4. Ed, Edd, and Eddy
While Ed, Edd, and Eddy may not be current, it's still a phenomenal show with loads of postmodern tendencies. Characters on this show frequently break the Fourth Wall. For those who don't know, the “Fourth Wall” is an imaginary wall between the characters of a show or performance and the audience. One very recent example of this is Deadpool, which is a fantastic movie as well. The whole character of Deadpool is based on the idea that Deadpool knows he's a character in a fictional universe, and he loves pop culture references and talking to his audience.

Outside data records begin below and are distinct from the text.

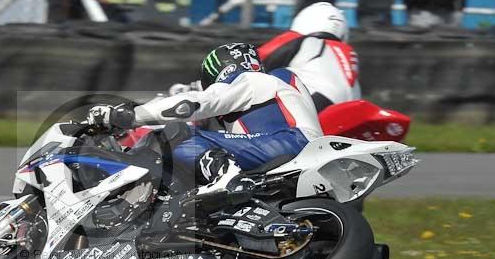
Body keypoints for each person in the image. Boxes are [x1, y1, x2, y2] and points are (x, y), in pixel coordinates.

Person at [86, 43, 322, 186]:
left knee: (180, 137)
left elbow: (194, 104)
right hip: (300, 151)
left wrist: (129, 117)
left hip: (288, 143)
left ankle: (228, 179)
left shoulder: (251, 80)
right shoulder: (281, 84)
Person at [258, 2, 359, 112]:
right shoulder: (349, 54)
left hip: (314, 103)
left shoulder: (302, 40)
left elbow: (255, 60)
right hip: (350, 109)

In Season 2, Episode 4, Eddy decides to create a show where the kids in the cul-de-sac can showcase their talents. He has them audition, and when Rolf comes to audition he says his piece is called “the dance of the hairless otter” to which Eddy responds “Next! There’s no budget for subtitles.” In Season 2, Episode 13, Edd says “I think I’ve lost ten pounds this season!”
5. Breaking Bad
Breaking Bad is a very different example of postmodernism. In this series, as many of you probably already know, Walter White is a chemistry teacher at a high school, and he also works at a car wash. As a result of working at the car wash without proper safety precautions being taken, Walter ends up getting lung cancer. Also, his wife Skyler is pregnant with their second child. Walter doesn't make very much money and quickly realizes that the cancer is terminal and he isn't going to be able to leave enough money for his family to survive without him. His brother-in-law, Hank, is a DEA agent, and after seeing a meth bust on television, Walter asks to accompany Hank on one of their meth busts. Long story short, Walter ends up finding one of his former students, Jesse Pinkman, who also cooks meth, and they team up together to make the purest meth on the streets. Initially, Walter does this so he can make enough money to support his family after his death. However, as the show goes on, Walter slowly descends into wickedness. Without spoiling too much for anyone who might not have seen the show yet, Walter does some very, very awful things. He becomes coldhearted and cruel. Breaking Bad is truly one of the most fantastic television shows ever made, and I strongly recommend watching it if you haven't already. You'll love Walter in the beginning, and throughout, you'll slowly go from admiration for his strength and toughness, to disdain for the awful lengths he'll go to reach his goal, despite who it affects in the process.
These five television shows are just a handful of television shows that showcase the existence of postmodernism in television. The examples given are also only a handful compared to the number of examples you'll find in each of these shows.